Сейчас ее, неумело претендующую на место в среднем классе, вез вперед старый автомобиль (мраморная плита на ступеньке была на самом деле куском линолеума), который, судя по грохоту под капотом и толчкам при каждом переключении скорости, давно осознал свое место. И все же она обладала авторитетом. Лина заняла переднее сиденье, а ее Винченцо вел машину по грязной и неровной гравийной дороге. Они были женаты семь лет.
Автомобиль страдальчески переносил подъемы, мотор издавал жалобный рев, раскаиваясь в лихачестве времен начала службы, молил Энцо о пощаде; но тот был невосприимчив к подобным вещам и стоял на своем. Как помнила миссис Марини, Нико был со всеми их лошадками гуманен и вежлив.

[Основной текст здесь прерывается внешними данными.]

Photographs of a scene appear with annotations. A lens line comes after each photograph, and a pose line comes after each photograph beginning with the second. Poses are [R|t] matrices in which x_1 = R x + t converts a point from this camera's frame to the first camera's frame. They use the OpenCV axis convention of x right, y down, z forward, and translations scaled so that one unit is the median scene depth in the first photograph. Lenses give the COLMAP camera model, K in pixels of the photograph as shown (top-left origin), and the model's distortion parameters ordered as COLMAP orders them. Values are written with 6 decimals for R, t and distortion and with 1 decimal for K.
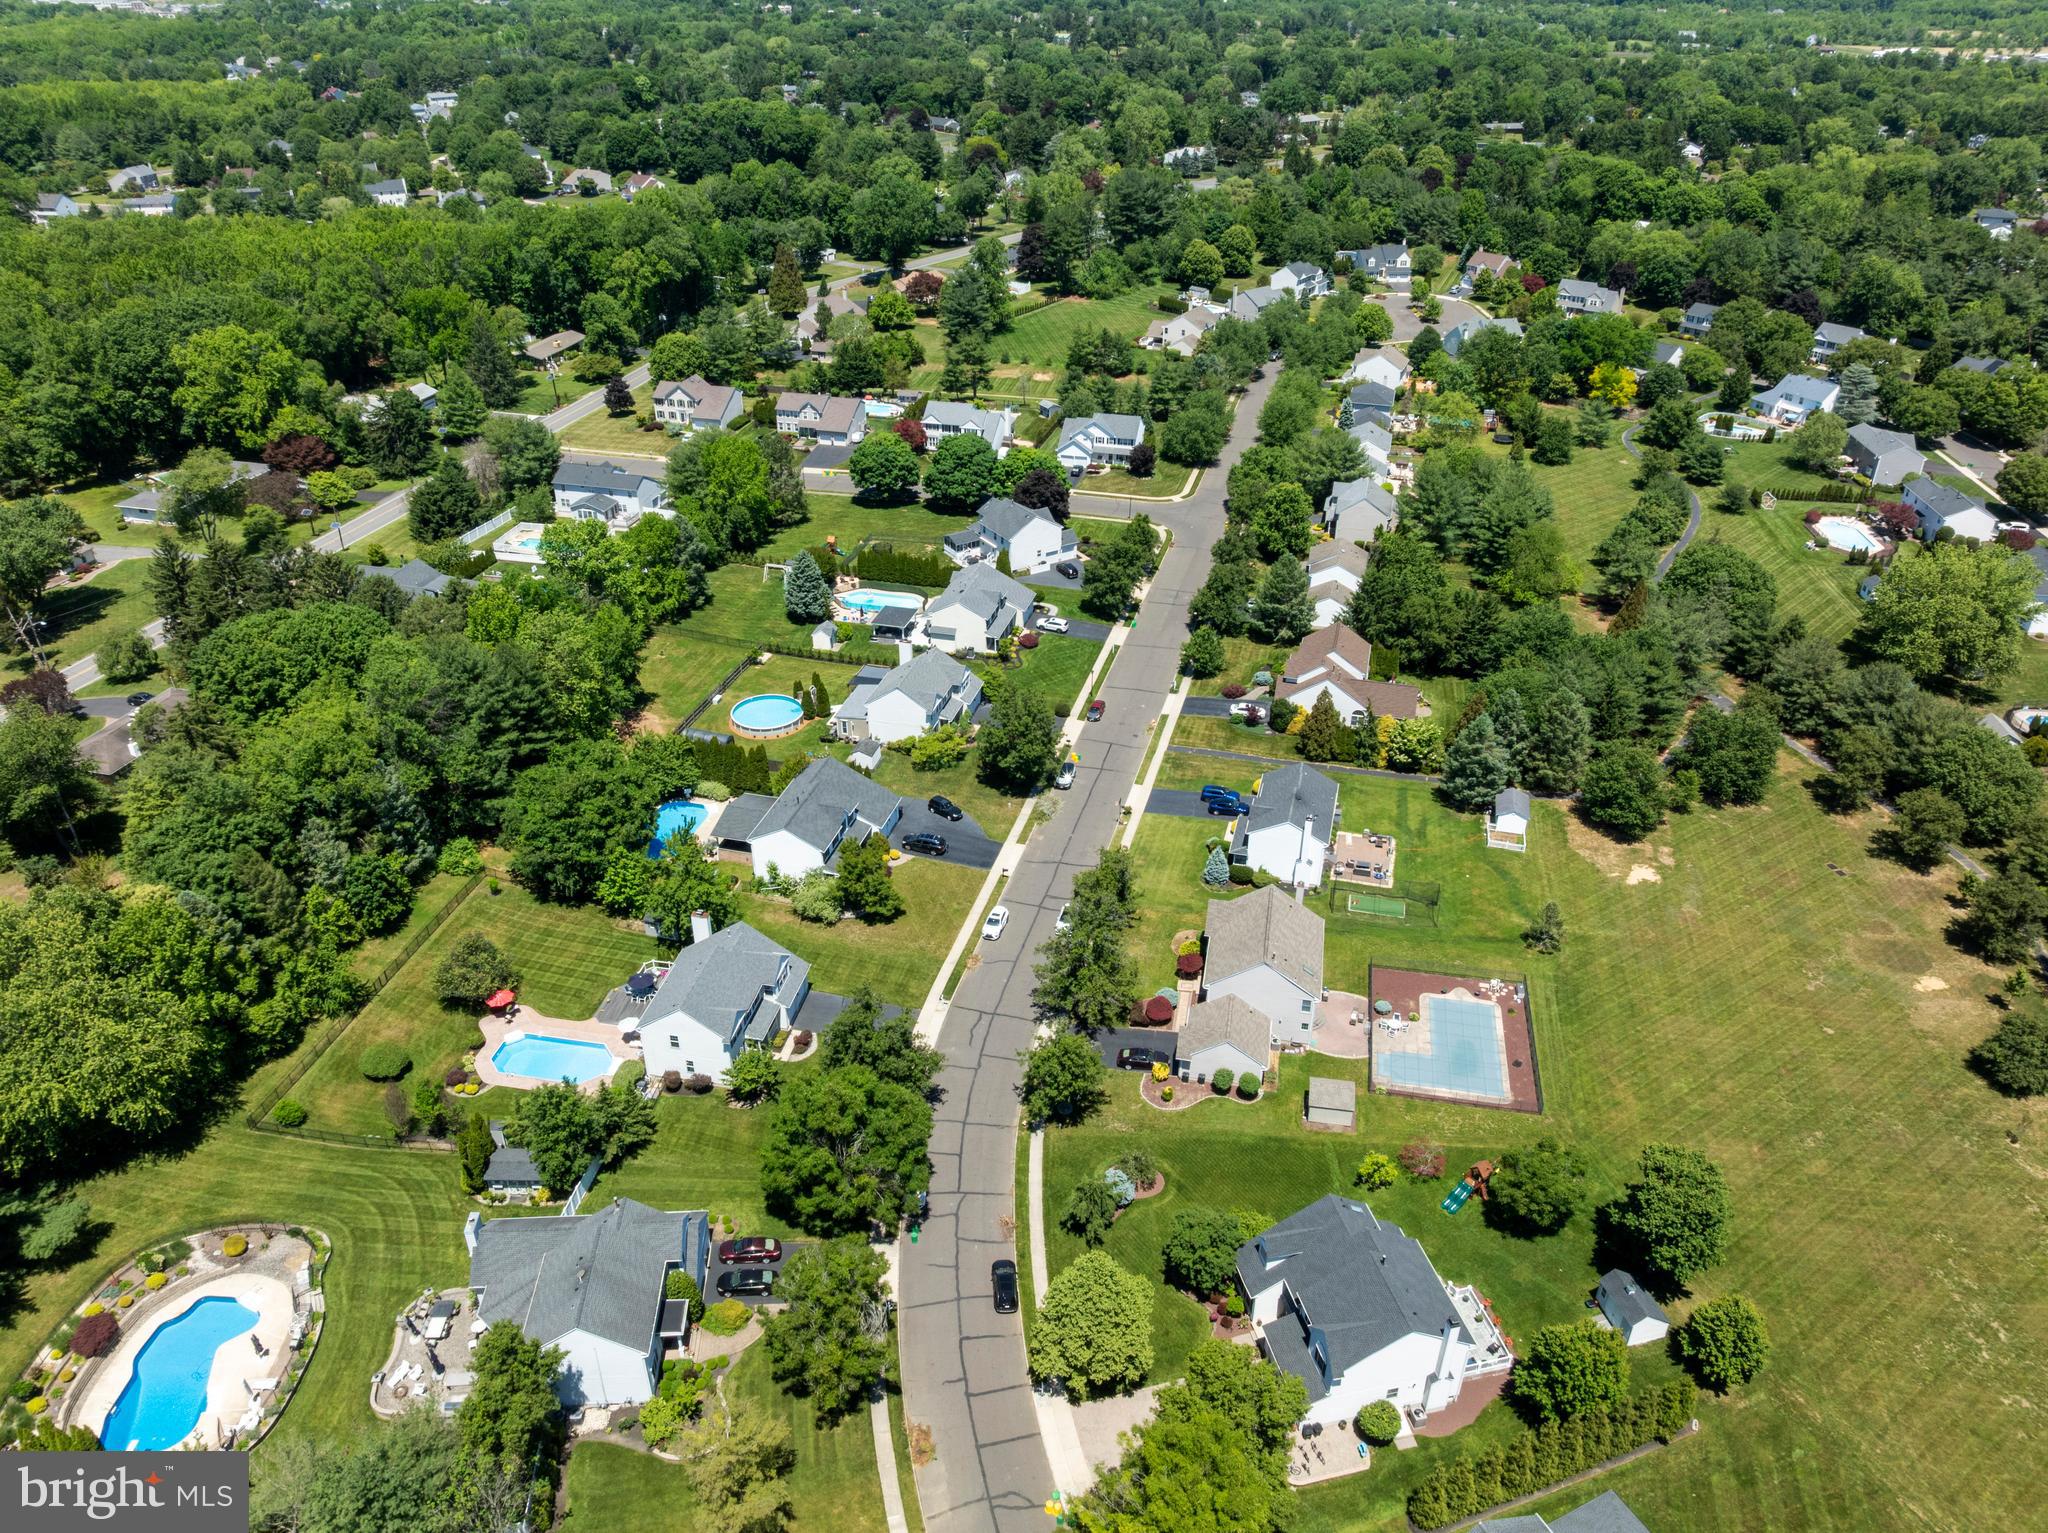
lens RADIAL K [[1450.2, 0, 1031.8], [0, 1450.2, 768.6], [0, 0, 1]] dist [-0.041424, 0.002295]
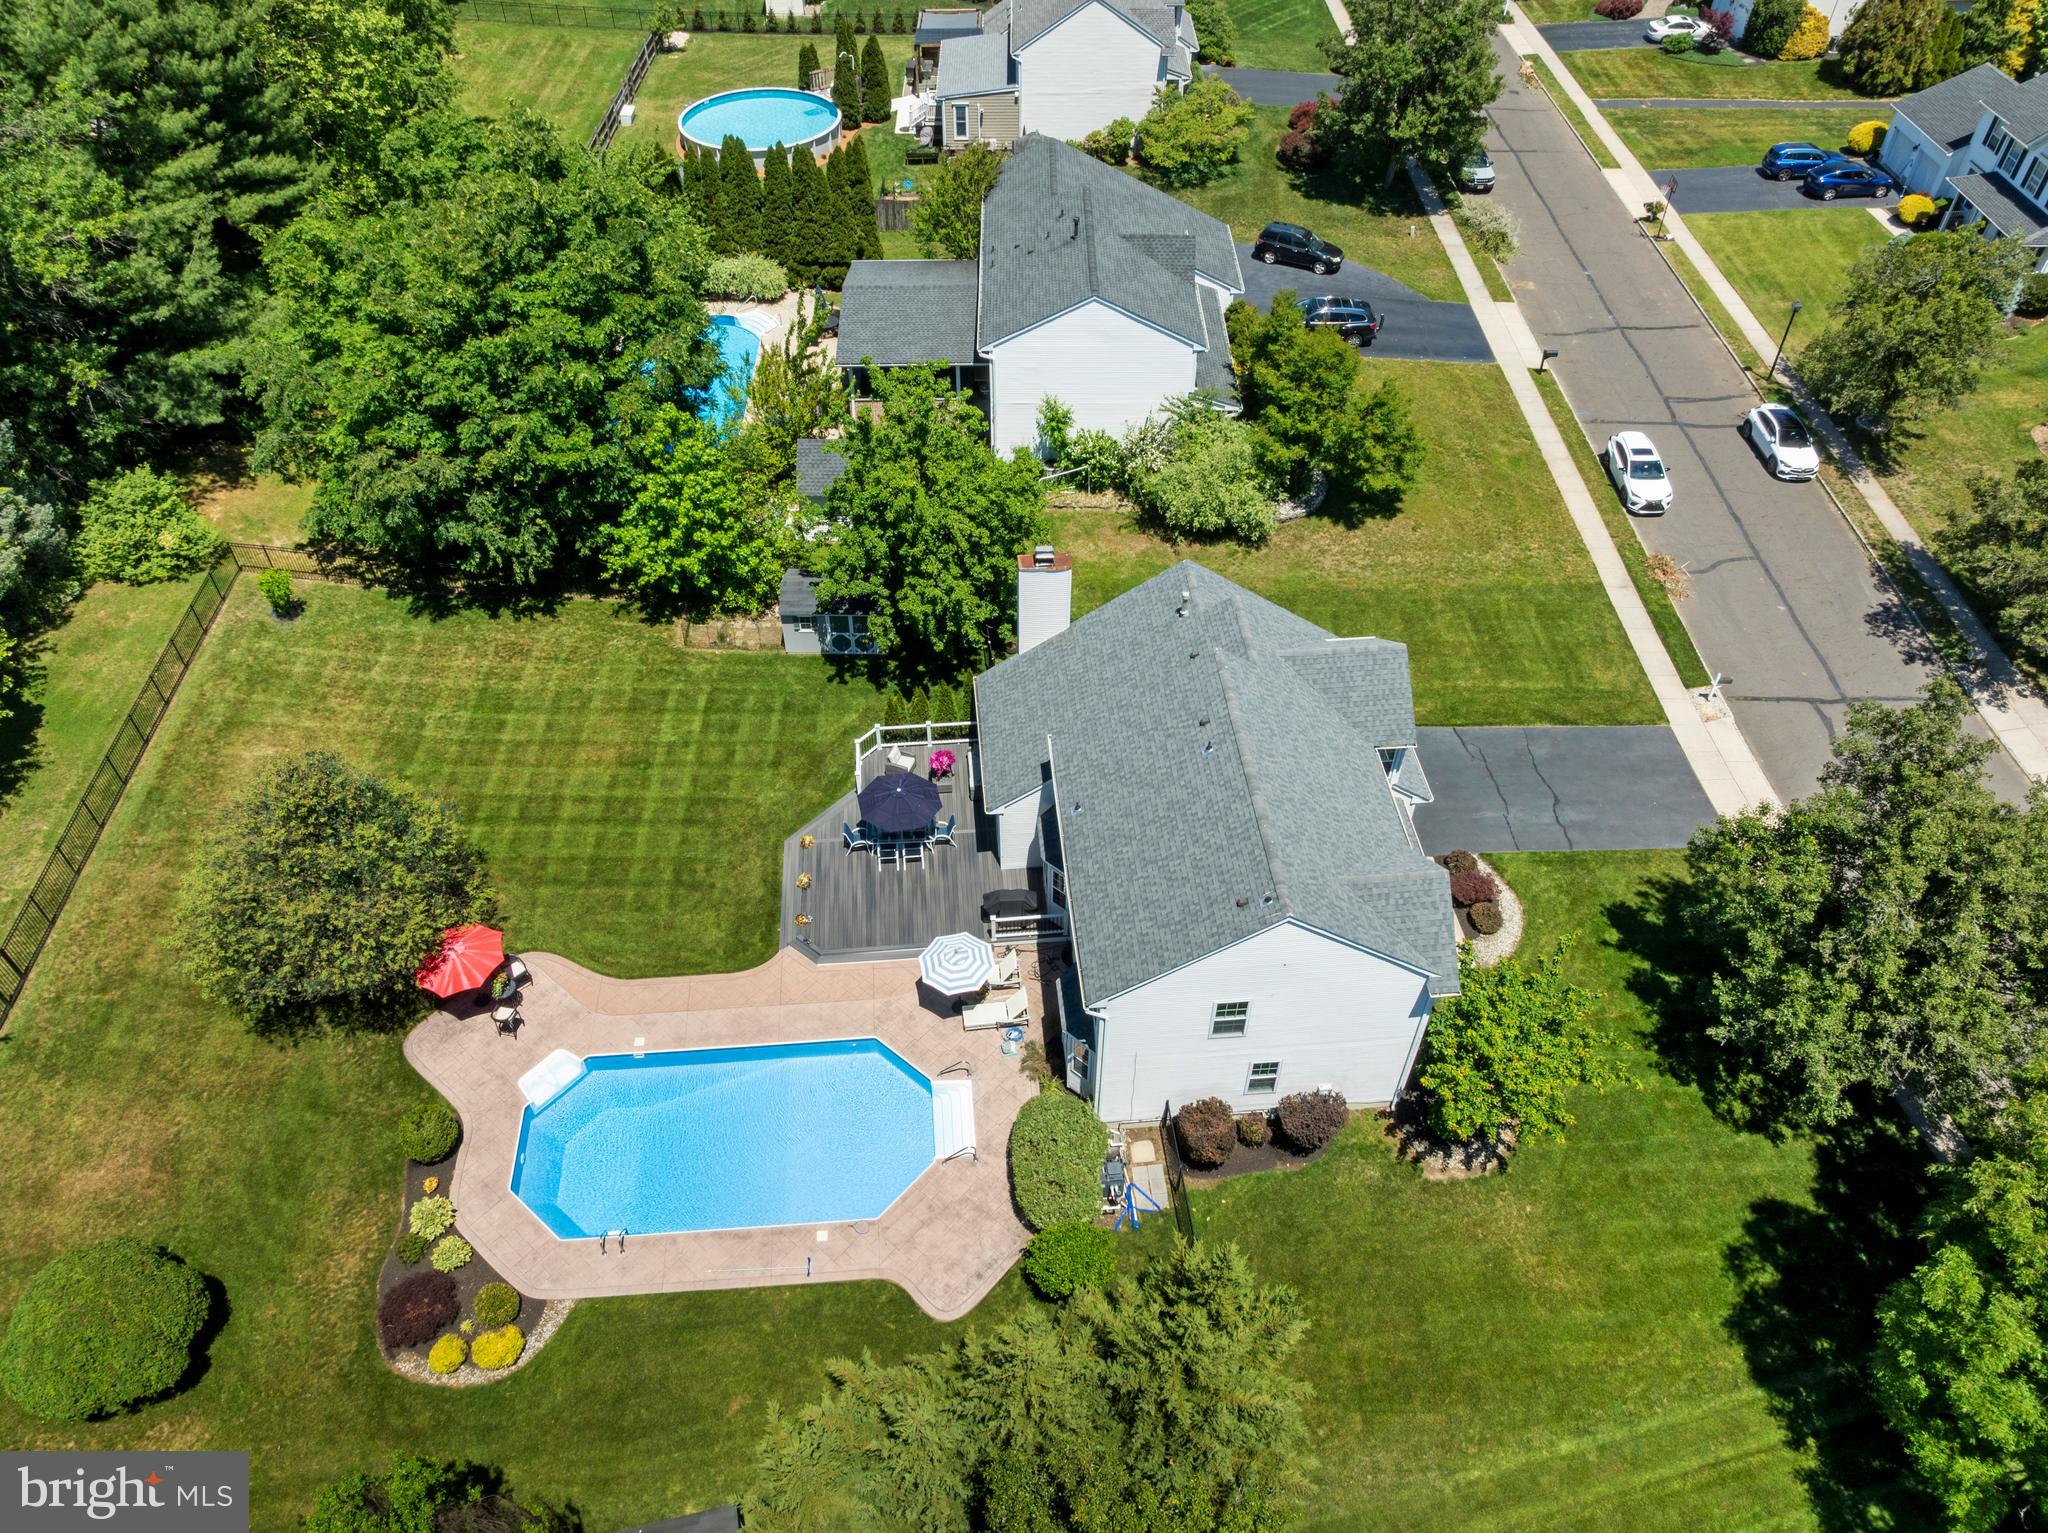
lens RADIAL K [[1450.2, 0, 1031.8], [0, 1450.2, 768.6], [0, 0, 1]] dist [-0.041424, 0.002295]
pose [[0.965351, -0.187414, 0.181584, -0.276659], [0.134339, 0.953471, 0.269898, 0.054788], [-0.223718, -0.236153, 0.945612, 0.646709]]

Ей хотелось, чтобы кто-то из этих двоих обернулся и поговорил с ней. Из горла вырвался резкий, короткий звук – безрезультатно. Их вез «Бьюик-Родстер» 1924 года выпуска. Она очень старалась забыть эту ненужную цифру, и оттого у нее не получалось. Вообще ей виделся излишне экстравагантным факт владения автомобилем простым рабочим, но это была лишь дребезжащая развалина с резиновой заплаткой на мягкой крыше, Энцо сам ее ремонтировал. Молодая пара жила в новом доме в квартире с двумя спальнями и горячей водой в хорошем месте Элефант-Парка, на расстоянии пяти кварталов от ее дома. Они втроем часто куда-то выезжали, например послушать оркестр или купить что-то красивое Лине в магазине в центре города – по настоянию миссис Марини. Энцо ждал их, курил в холле универмага и просматривал газету. Он почти всегда предлагал отвезти их на автомобиле, но сдавался, когда она настаивала на поездке в трамвае.
Расходы Лины и Энцо были небольшими, ведь детей у пары еще не было. Лина сохранила место в магазине готового пальто на Двадцать четвертой улице, как и Энцо, способность которого удержаться на работе в столь трудные времена, когда пострадал бизнес миссис Марини, поражала.
Они направлялись на эту чертову виноградную ферму, чтобы Энцо и Лина помогли отцу обрезать лозу, а миссис Марини переговорила с Патрицией, не раз передававшей через Лину приглашения заехать в гости, от которых она легко отмахивалась до прошлой недели. Тогда Лина намекнула (не в ее привычках объявлять открыто об интересных вещах), что мама хотела посоветоваться с миссис Марини по неотложному делу, а телефона на ферме не было. Озадаченная несвойственным женщине эгоизмом, миссис Марини немедленно согласилась. Лина, как выяснилось при близком рассмотрении, о причине ничего не знала.
Миссис Марини приподняла очки, дужки надавили на виски, но картинка стала более четкой. Она надеялась, что суровые сельскохозяйственные реалии смягчат ее цинизм, но увиденное было совсем не сельским хозяйством. Оно являлось способом человека доминировать над природой. Она же увидела полосы зеленеющего леса, окаймлявшие некоторое открытое пространство, словно баррикада, сдерживающая от вторжения во фруктовые сады, и акры тонких голых стеблей, тянущихся из грязи (был апрель). Четкие квадратные формы каждого надела свидетельствовали о приложенных человеком стараниях. Здесь становилось очевидно, что совсем недавно Огайо представлял собой единый густой лесной массив, отступающий лишь там, где протекали реки, хотелось, чтобы он снова стал таким. Деревья торчали вверх и в стороны даже на обрывах. Она жила в стране, которую еще до конца не приручили. Разумеется, были и те, кто, окидывая все это взором, сочтет кукурузные поля захватчиками и уничтожителями несчастных деревьев, однако у нее были иные предпочтения. Девственный лесной рай не привлекал ее даже в литературе. Она была городской девушкой. Читать ей нравилось о цивилизованных людях, дающих друг другу взятки, Зейн Грей был ей неинтересен. Пусть будет бассейн, в который бросили яд. Кто отравил воду? Сюжеты такого рода интересовали ее.